Весь этот разговор Василий Иванович Белкин не раз вспоминал, употребляя фирменное блюдо маленького кафе. Своей утробе сыщик не отказывал. Ел, потягивая пивко, вспоминал совещание в отеле «Новая Германия» и, откровенно говоря, что к чему, понять не мог. Хоть тресни! «И хрен с ей! – меланхолически рассуждал Вася Белкин. – Плохо мне, что ли?»

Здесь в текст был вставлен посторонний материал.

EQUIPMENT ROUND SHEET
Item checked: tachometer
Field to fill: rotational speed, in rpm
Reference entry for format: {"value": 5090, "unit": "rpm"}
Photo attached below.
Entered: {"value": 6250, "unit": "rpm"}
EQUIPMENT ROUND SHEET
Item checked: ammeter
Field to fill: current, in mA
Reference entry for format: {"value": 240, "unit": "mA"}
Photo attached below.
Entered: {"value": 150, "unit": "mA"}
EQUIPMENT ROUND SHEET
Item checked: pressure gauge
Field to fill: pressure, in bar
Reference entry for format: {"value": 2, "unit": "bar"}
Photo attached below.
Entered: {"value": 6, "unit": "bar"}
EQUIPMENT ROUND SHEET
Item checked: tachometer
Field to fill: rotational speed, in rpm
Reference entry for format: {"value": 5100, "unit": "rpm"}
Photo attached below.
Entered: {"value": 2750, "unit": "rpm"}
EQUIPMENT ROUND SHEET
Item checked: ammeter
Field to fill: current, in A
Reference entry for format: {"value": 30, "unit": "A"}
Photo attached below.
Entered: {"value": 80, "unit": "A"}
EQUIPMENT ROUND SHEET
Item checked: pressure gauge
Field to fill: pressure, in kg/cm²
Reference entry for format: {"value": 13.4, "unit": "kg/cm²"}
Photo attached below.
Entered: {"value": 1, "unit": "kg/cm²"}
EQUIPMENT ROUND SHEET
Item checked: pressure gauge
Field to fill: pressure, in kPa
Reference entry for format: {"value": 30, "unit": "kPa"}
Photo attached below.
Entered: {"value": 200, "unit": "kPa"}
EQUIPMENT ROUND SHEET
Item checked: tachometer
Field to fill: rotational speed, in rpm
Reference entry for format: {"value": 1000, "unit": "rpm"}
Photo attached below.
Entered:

Однако на второй день, то есть девятого ноября, допивая четвертую кружку, пива, сделал Василий Иванович Белкин одно открытие. Вернее, обратил внимание на двух презабавных молодых франтов в элегантных темных костюмах, которые сидели за столиком у окна и пили исключительно чай с бисквитными пирожными. Уже второй раз… Правильно! А когда вчера уходили («Точно! Вчера это было!..»), облачились в гардеробе в одинаковые серые плащи и шляпы-канотье. Один франт с черными усиками, другой – с пышными рыжими бакенбардами, чем-то похожи друг на друга. Презабавные субчики! И вот что неожиданно: большой бинокль у них, передают его друг другу, публику гуляющую за окном рассматривают, посмеиваются, молодым женщинам и девушкам ручкой делают. А еще перед рыжим бакенбардистом на столе альбом раскрыт, и он в нем иногда что-то рисует… «Должно, художники», – определил Василий Иванович Белкин и ощутил вместе с острым любопытством предчувствие дьявольской удачи.